Pacing is a problem. The plot of Home from the Sea lags in the middle, while Mari learns to use her magic from Idwal, a Selch Water Master. Nan and Sarah, having ascertained that Mari is getting training and is of good intent, continue to hang around for reasons that are unclear. (One might well expect that Lord Alderscroft, having gotten the answers he wanted, would have recalled them to London.) Mari’s choice of a mate is obvious almost from the moment she meets the four Selch sent to court her, but the romance itself develops largely off-stage. The descriptions of magical technique, food, and even Welsh harvest and Christmas customs are interesting enough in their way—Lackey is almost never boring—but they fail to advance the plot or develop or resolve any of the conflicts. In fact, there’s an annoying lack of suspense in the book as a whole, until nearly the end. The threats to Mari arise and are overcome within the last few chapters of the book. There’s also a strong element of deus ex machina assistance which reduces any threat to Nan or Sarah to almost nil.

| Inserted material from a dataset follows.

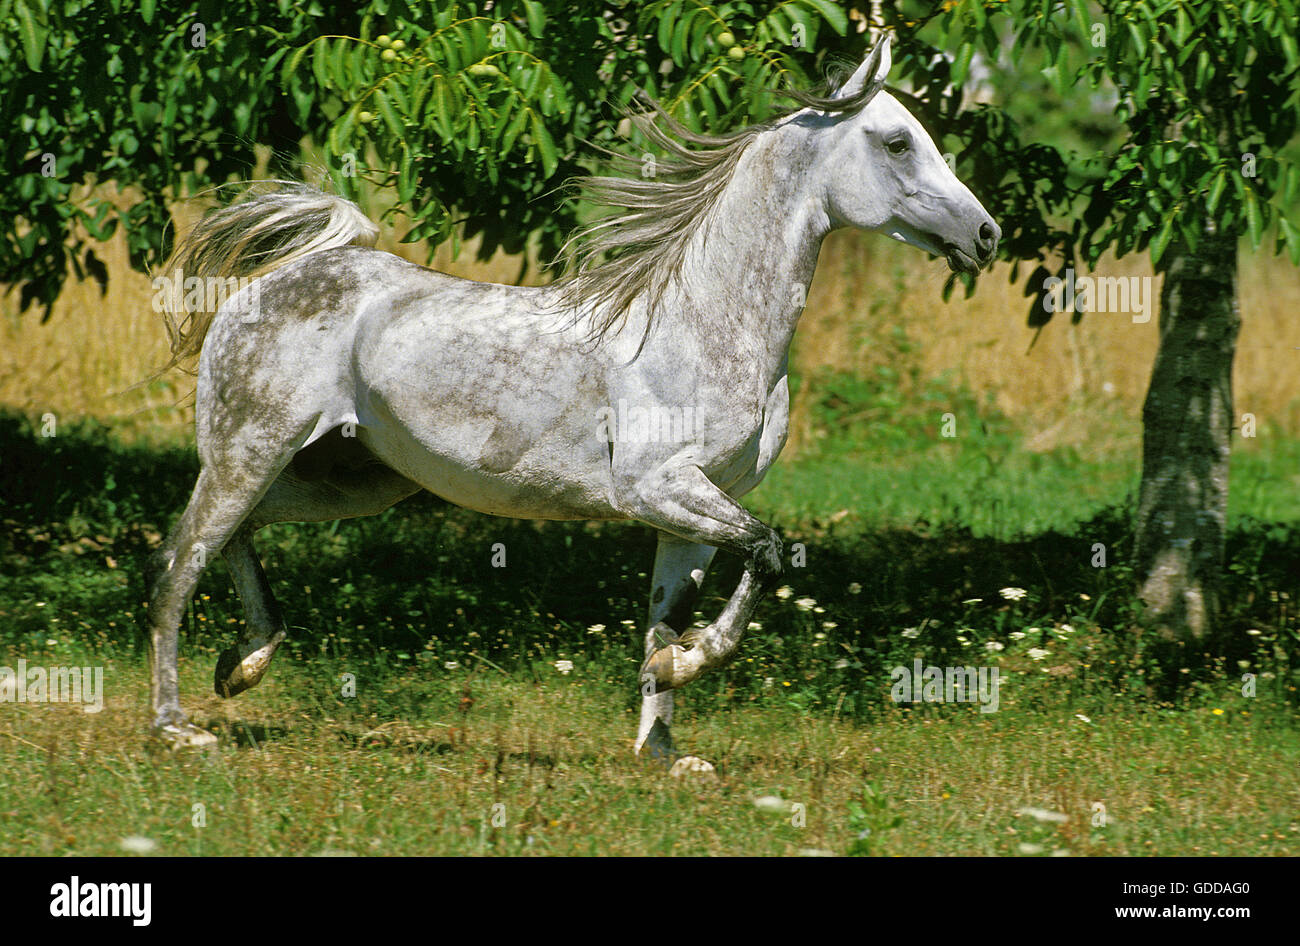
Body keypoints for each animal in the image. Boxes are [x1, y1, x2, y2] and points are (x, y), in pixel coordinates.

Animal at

Perhaps part of the trouble is that the original folksongs and tales of the Selkie are less plot-driven than more traditional fairy tales such as Sleeping Beauty or Cinderella. They don’t generally include a villain to defeat or a conflict that the hero or heroine must resolve. Lackey attempts to overcome that omission by introducing not one but two villains: the Selch leader, Gethin, and a bullying human constable. However, neither of these villains is particularly frightening or powerful – a distinct change from the antagonists in previous books in the series, who often provide an existential threat to the main characters.
Lackey employs elements from a few other tales in Home from the Sea, notably the ballads of Tam Lin and The Twa Magicians. This would have worked better had she not used them before in other books, The Snow Queen and Reserved for the Cat. Her website also mentions the fairy tale “East of the Sun, West of the Moon,” but any similarities with that story are fleeting at best.
Fans of the Elemental Masters series will probably want to read this book, and not only to reacquaint themselves with the recurring characters. Lackey succeeds in bringing Mari’s coastal Welsh fishing village to life, and there are a number of charming and humorous moments. Mari herself is a likeable character, as are Sarah and Nan (though both are slightly blander than they were in The Wizard of London.) It’s almost impossible for Lackey to tell a story badly (though she has sometimes been badly edited), and this book is no exception: despite its flaws, Home from the Sea is still a pleasant read.
I would recommend, though, that newcomers begin the series at the beginning either by publication date (The Serpent’s Shadow) or chronologically (The Wizard of London.) The former is one of the best books in the series, and will give you a better explication of the magic system; the latter will introduce you to Nan, Sarah, Lord Alderscroft, and several other characters found in Home from the Sea.